Debuggability of sick runs — today a bad run is visible only in Discord threads and event-store projections.

Out of scope

LiteLLM proxy (Priority 3 — separate user story)
Langfuse self-hosted migration (only relevant if Cloud discount is denied AND we outgrow Hobby; covered in AC 7 ADR)
Honeycomb-style burn-rate alerts (Phase 5 per implementation-status)
Agent quality evaluation (Priority 4)

Priority

High. Second in sequence after Priority 1 safety foundation. Visibility is prerequisite for every measurement-driven decision that follows.

Estimated effort

AC 1 (apply for credits): ~30 min of paperwork, 1–2 week approval wait.
AC 2 (CLAUDE_CODE_ENABLE_TELEMETRY=1 + OTEL_EXPORTER_OTLP_ENDPOINT): ~1 day. HelmRelease env-var edits across three agents + one SealedSecret for the endpoint auth.
AC 3 (Collector dual-export): ~2 days. Config change to the existing Collector.
AC 4 (Langfuse spans): ~1 day. Manual spot-check of 10 tasks.
AC 5 (Grafana infra traces): ~1 day.
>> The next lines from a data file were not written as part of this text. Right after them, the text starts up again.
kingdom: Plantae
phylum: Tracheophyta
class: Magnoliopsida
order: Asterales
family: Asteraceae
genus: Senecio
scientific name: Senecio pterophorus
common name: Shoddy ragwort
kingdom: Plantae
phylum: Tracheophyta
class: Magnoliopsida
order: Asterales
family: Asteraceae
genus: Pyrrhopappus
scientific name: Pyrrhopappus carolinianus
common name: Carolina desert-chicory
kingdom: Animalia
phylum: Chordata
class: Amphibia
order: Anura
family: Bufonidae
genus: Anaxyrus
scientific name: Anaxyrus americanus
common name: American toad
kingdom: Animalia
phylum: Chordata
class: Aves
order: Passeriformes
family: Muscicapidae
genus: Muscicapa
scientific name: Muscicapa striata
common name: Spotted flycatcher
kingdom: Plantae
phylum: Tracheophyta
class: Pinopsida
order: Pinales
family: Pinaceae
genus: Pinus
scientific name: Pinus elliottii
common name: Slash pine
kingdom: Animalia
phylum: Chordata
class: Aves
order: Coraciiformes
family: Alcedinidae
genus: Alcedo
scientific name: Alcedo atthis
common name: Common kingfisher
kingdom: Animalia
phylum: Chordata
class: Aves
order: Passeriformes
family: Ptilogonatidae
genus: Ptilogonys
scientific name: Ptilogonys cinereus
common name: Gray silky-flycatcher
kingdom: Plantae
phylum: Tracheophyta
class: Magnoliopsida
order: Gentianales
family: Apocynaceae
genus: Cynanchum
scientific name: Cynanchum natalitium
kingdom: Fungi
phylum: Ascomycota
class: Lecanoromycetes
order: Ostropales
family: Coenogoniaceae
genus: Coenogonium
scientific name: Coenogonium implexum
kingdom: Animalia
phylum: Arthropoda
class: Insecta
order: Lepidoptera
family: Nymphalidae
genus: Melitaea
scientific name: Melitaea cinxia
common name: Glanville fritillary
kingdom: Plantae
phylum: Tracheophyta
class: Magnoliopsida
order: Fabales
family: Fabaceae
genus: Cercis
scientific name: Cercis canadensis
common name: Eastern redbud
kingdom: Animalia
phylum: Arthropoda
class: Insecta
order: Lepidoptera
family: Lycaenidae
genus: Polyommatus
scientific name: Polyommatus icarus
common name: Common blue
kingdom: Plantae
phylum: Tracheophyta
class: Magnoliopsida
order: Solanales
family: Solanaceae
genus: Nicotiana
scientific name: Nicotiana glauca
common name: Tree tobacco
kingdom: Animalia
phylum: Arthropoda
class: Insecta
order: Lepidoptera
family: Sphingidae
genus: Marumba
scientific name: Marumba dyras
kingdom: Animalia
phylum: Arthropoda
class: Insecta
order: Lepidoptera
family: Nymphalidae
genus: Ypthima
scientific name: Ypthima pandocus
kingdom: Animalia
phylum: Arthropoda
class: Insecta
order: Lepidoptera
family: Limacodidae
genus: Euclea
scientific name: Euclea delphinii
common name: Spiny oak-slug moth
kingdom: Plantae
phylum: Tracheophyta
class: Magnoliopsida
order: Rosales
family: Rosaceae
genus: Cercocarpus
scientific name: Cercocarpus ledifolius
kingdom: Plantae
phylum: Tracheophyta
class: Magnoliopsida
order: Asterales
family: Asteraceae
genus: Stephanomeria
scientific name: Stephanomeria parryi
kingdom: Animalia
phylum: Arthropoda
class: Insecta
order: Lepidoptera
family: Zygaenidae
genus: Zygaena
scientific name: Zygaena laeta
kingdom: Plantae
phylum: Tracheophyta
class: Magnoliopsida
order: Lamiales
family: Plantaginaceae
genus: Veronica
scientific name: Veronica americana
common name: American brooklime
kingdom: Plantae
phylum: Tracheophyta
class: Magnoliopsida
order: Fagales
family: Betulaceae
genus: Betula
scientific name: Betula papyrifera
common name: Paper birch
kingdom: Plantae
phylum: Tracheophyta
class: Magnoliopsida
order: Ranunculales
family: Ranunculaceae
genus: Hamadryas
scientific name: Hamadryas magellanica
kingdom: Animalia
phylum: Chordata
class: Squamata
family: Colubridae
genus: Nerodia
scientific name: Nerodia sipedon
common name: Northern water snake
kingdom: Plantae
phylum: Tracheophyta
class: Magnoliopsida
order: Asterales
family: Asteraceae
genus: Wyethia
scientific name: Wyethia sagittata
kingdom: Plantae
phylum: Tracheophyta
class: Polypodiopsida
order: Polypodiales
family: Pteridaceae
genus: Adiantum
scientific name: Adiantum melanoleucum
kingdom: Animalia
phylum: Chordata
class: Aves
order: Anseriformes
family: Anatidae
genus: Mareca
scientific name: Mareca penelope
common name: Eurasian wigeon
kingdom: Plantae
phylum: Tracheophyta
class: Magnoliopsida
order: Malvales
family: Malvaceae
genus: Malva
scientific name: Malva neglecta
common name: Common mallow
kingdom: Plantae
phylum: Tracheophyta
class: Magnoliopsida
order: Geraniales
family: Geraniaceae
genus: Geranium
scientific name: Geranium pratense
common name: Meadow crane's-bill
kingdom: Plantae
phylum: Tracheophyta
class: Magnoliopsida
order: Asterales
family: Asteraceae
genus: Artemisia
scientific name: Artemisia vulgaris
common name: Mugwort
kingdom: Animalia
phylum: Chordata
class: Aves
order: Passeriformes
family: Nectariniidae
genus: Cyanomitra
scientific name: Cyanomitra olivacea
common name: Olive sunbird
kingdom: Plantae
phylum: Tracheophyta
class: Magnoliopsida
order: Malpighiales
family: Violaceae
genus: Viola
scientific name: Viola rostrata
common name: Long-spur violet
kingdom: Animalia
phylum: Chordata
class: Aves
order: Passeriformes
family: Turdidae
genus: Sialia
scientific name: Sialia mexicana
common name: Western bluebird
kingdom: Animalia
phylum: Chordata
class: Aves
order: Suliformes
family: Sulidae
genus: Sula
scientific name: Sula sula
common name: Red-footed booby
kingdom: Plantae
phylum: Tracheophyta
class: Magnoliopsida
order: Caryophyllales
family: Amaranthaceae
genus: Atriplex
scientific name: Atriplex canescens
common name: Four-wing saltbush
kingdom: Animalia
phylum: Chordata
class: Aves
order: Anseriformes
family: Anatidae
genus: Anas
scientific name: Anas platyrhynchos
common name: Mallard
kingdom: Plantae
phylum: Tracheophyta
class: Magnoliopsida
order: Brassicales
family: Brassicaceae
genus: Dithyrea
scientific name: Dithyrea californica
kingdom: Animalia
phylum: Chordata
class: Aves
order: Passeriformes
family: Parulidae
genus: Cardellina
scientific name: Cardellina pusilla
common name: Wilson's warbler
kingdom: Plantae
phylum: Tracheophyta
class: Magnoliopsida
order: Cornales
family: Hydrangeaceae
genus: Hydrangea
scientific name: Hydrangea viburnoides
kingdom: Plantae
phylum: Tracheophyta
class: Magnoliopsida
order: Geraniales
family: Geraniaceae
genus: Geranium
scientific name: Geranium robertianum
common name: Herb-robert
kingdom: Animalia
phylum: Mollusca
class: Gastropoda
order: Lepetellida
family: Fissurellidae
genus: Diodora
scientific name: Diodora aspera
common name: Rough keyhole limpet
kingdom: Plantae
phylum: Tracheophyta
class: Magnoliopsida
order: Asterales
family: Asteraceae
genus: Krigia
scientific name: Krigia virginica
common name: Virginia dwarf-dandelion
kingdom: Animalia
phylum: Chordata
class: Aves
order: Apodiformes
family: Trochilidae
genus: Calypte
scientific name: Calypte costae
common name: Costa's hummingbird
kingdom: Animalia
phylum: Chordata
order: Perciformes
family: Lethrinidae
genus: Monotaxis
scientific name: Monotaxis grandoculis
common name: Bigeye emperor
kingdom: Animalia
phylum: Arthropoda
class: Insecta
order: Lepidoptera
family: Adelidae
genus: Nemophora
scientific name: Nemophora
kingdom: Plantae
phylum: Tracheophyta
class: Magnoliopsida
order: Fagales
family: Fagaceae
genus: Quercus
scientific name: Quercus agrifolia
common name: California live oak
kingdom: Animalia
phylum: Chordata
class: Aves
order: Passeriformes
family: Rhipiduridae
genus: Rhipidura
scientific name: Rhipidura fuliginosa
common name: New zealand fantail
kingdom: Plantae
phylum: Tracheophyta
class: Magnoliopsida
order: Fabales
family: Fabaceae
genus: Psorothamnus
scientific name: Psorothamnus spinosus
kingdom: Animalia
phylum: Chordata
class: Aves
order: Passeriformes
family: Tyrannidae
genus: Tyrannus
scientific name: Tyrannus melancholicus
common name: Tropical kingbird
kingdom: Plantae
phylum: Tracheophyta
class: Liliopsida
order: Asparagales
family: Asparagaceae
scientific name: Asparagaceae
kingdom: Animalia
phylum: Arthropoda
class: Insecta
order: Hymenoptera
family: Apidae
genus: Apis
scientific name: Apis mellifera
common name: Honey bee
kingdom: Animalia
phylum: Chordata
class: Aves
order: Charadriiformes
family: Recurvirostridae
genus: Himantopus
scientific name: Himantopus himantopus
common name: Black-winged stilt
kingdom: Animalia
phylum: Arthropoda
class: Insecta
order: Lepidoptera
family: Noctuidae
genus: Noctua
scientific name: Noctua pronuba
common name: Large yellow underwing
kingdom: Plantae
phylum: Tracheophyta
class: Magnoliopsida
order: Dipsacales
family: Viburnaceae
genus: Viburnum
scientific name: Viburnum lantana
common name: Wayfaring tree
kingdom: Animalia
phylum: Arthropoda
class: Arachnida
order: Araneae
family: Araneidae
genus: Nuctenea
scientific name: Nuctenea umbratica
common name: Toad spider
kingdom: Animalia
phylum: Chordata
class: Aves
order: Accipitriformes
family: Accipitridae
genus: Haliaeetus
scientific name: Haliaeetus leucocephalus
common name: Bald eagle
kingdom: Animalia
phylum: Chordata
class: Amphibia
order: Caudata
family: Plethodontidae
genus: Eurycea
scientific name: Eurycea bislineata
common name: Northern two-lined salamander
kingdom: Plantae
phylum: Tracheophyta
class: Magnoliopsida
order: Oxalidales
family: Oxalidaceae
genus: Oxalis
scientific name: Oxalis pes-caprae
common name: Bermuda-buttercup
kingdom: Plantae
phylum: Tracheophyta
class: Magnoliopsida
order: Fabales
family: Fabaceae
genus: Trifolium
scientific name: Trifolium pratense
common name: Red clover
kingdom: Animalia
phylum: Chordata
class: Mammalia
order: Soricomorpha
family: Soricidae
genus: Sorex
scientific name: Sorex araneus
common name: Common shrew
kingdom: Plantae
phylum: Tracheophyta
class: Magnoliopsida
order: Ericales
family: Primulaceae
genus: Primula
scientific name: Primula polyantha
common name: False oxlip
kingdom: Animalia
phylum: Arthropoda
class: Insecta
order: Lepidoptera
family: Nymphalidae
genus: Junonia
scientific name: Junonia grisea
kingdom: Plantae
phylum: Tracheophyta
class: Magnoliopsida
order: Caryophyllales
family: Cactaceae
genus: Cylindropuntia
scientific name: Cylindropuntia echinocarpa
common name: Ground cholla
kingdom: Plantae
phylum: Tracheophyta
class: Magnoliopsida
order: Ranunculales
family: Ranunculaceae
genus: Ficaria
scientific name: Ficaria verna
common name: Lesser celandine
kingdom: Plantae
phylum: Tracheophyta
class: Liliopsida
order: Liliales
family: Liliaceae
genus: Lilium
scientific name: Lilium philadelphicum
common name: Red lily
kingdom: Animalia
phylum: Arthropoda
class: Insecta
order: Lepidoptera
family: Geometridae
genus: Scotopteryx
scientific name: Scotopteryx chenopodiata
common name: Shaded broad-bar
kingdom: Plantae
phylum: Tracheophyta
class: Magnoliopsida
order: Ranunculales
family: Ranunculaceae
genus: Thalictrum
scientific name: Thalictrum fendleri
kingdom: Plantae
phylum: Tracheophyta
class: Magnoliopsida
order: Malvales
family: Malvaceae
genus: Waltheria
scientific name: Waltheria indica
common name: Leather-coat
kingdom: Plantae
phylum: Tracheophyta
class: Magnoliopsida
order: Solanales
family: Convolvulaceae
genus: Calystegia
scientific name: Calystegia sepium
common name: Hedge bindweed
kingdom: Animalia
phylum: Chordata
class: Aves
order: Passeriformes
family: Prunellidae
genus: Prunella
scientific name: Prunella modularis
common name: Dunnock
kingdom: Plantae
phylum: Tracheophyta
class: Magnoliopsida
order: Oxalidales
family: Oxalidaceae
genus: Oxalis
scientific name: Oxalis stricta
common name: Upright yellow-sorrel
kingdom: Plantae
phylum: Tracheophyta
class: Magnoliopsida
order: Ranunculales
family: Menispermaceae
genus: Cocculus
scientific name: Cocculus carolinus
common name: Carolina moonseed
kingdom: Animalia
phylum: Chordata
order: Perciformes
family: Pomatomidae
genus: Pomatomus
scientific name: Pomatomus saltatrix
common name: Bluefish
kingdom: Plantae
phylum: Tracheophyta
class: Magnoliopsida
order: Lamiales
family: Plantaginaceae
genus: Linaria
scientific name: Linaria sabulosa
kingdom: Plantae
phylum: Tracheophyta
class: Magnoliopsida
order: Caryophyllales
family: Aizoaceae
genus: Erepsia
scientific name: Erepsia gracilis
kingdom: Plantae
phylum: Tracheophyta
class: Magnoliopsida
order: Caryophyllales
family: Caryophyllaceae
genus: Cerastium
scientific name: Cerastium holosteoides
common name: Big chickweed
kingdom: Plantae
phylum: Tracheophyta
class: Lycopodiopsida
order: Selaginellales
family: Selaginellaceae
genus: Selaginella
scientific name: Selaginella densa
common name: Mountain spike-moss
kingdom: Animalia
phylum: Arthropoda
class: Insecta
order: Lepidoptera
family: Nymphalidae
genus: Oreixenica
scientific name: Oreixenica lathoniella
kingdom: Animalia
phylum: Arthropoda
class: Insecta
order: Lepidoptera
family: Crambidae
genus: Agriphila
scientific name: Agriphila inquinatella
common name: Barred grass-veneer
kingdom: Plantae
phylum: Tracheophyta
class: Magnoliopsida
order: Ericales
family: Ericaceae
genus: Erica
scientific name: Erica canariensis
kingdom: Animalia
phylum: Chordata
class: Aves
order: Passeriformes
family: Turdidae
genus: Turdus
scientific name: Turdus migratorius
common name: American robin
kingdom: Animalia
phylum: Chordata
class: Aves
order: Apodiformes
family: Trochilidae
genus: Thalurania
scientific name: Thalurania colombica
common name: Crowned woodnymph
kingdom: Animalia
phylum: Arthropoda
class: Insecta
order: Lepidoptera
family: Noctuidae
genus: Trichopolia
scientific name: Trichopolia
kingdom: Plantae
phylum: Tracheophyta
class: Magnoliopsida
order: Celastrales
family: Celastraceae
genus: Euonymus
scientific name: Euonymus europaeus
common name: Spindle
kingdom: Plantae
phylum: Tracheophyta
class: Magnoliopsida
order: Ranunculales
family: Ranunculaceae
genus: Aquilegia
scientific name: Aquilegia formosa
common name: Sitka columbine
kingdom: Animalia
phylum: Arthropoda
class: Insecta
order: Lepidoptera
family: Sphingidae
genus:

Free-tier signup + endpoint config.
AC 6 (Phoenix dev-loop docker compose): ~1 day. One-off dev-setup doc; no cluster work.
AC 7 (ADR): ~1 day.

Total: ~1 week of focused work (plus 1–2 week credit-approval wait that doesn’t block AC 2–5 on free tiers).

Caveats

Phoenix OSS has no auth. If ever exposed, Tailscale ACL is mandatory. Dev-loop use is docker compose on the engineer’s machine — no public surface.
Phoenix is Elastic-2.0 licensed — source-available, self-host permitted for internal use, not for offering competing Phoenix-as-a-service. Non-issue for us.
Grafana Cloud credit is not guaranteed — Invotek AS qualifies on the plain criteria (<$10M funded, <25 FTE) but approval takes 1–2 weeks. AC 7 ADR covers the fallback path (OpenObserve self-host).
Langfuse Hobby free tier is 50k observations/mo — enough for today’s volume but not for multi-tenant scale. The 50% startup discount makes Pro $99/mo first year, so the upgrade path is bounded.